On the Pony Express Trail -- July 5 2011


July 5, 2011 – Schellbourne Area  -- Today Cindy and I rode the El Capitan Stage road to El Capitan Pass and then climbed above the pass to the May Queen Mine and then to the ridge at 9000 feet.  Our camp is at 6400 feet so the climb was substantial.  The views of the Basin and Range territory were expansive at the top of the pass.  We could still see camp far below us on the alluvial apron leading to the valley floor.  On our climb we saw numerous signs of wild horses but we did not see any mustangs.  I wonder if any mustangs saw us.

El Capitan Pass is higher than the Pony Express trail at Schellbourne Pass and we understand that the El Capitan Pass was used in the winter when the drifts closed Schellbourne Pass.  Even though El Capitan is a higher pass, the southwest exposure is said to have allowed winter passage by horses.  Certainly, both pass could be difficult in the winter and it is hard to believe that horses and mules hauled stages and wagons over El Capitan Pass because the trail is very steep in parts.

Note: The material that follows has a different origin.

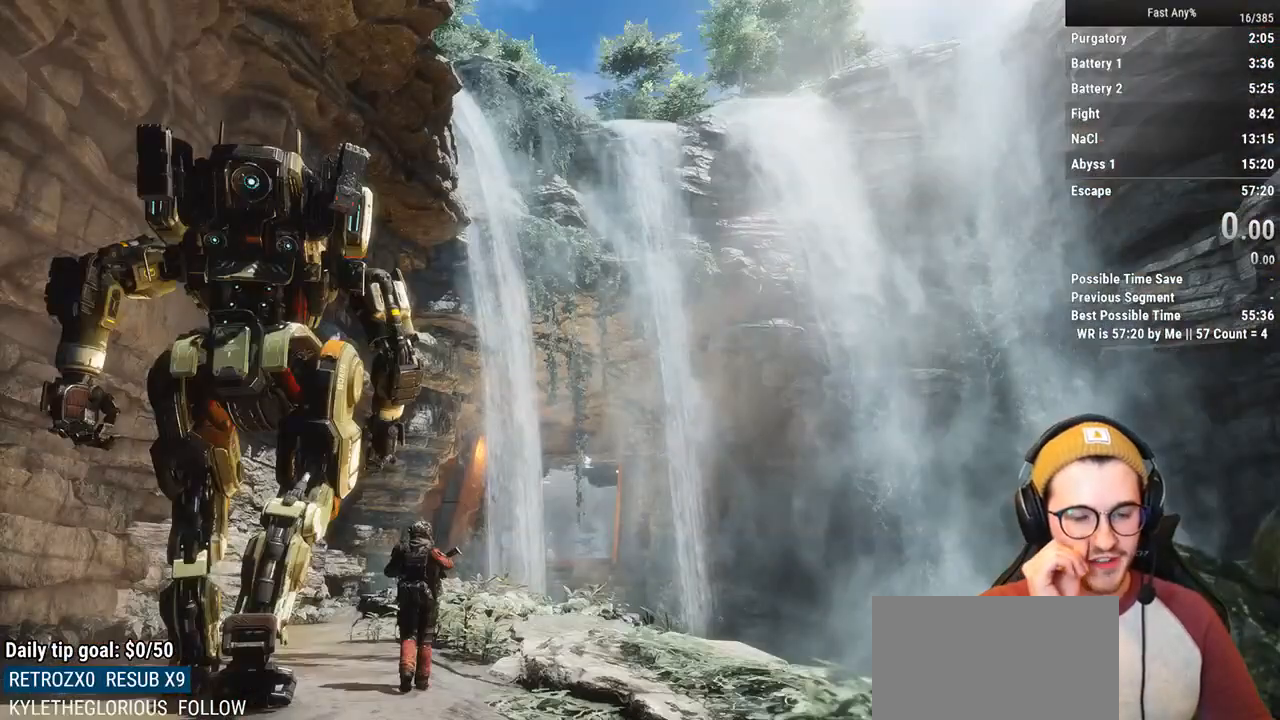
{"keys": [], "mouse": [], "events": []}
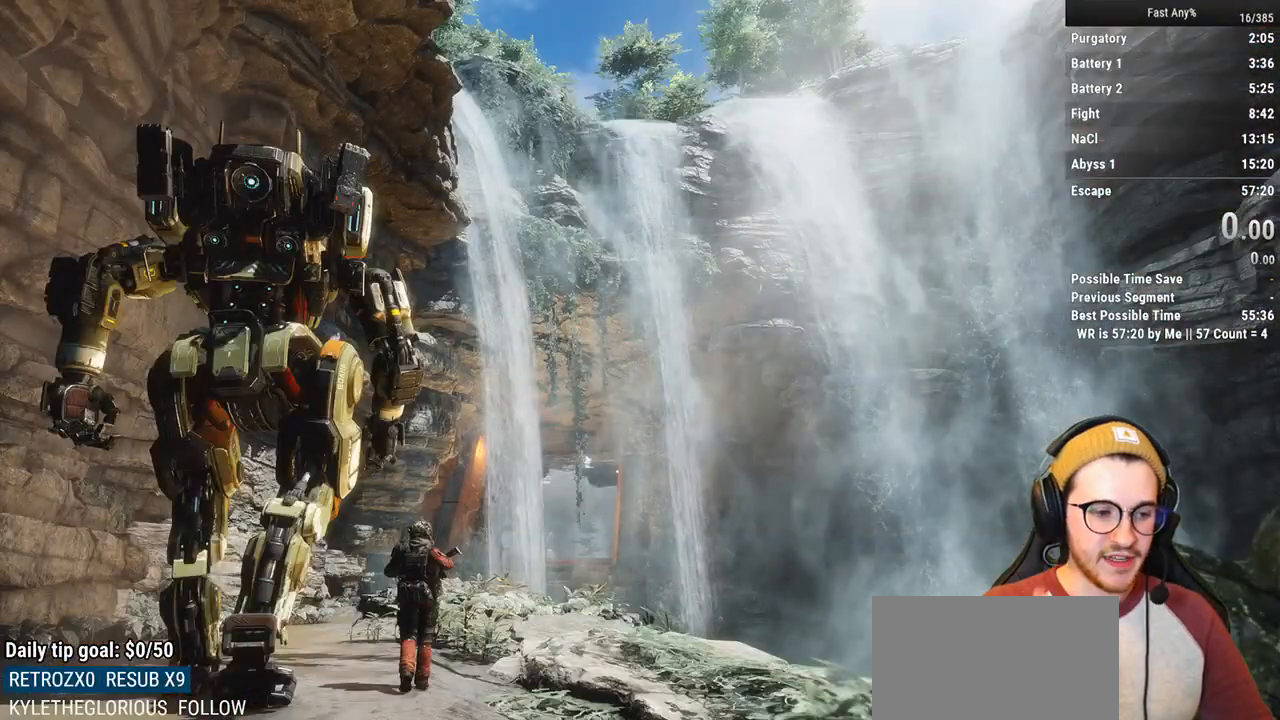
{"keys": [], "mouse": [], "events": []}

We poked around the mine ruins and found a rusted old spike used to nail the ore cart rail to a crosstie.  The wildflowers were in bloom and we passed a snow bank in the shelter of a rock outcropping.  The high terrain made me miss parts of Colorado.

Eventually, we turned the horses around and headed back down the trail to camp.  We led the horses down through the rocks and into the meadows of the secluded valley.  As we came around a corner, we saw a bay mustang stallion grazing on the grass.  The wind was blowing gently in our faces and he did not sense us at first.  Soon enough he noticed us and slipped off into the trees almost effortlessly.  He was quiet, surefooted, and quick.  From behind the forest we heard the mustang snort.  He passed back in front of us and headed up the other side of the valley with another mustang snort.  I think that the snort is a form of communication that can be a challenge or a territorial claim.  Our horses did not respond to the snorts and we continued down the trail.  Cindy and I talked about my mustang back in Idaho and we wondered he would have snorted back in response.

Wednesday and Thursday will be rest days and we plan to go to Ely Nevada for supplies and to do laundry tomorrow.  We'll rest in camp on Thursday and then head west across Nevada for another five days of riding beginning on Friday.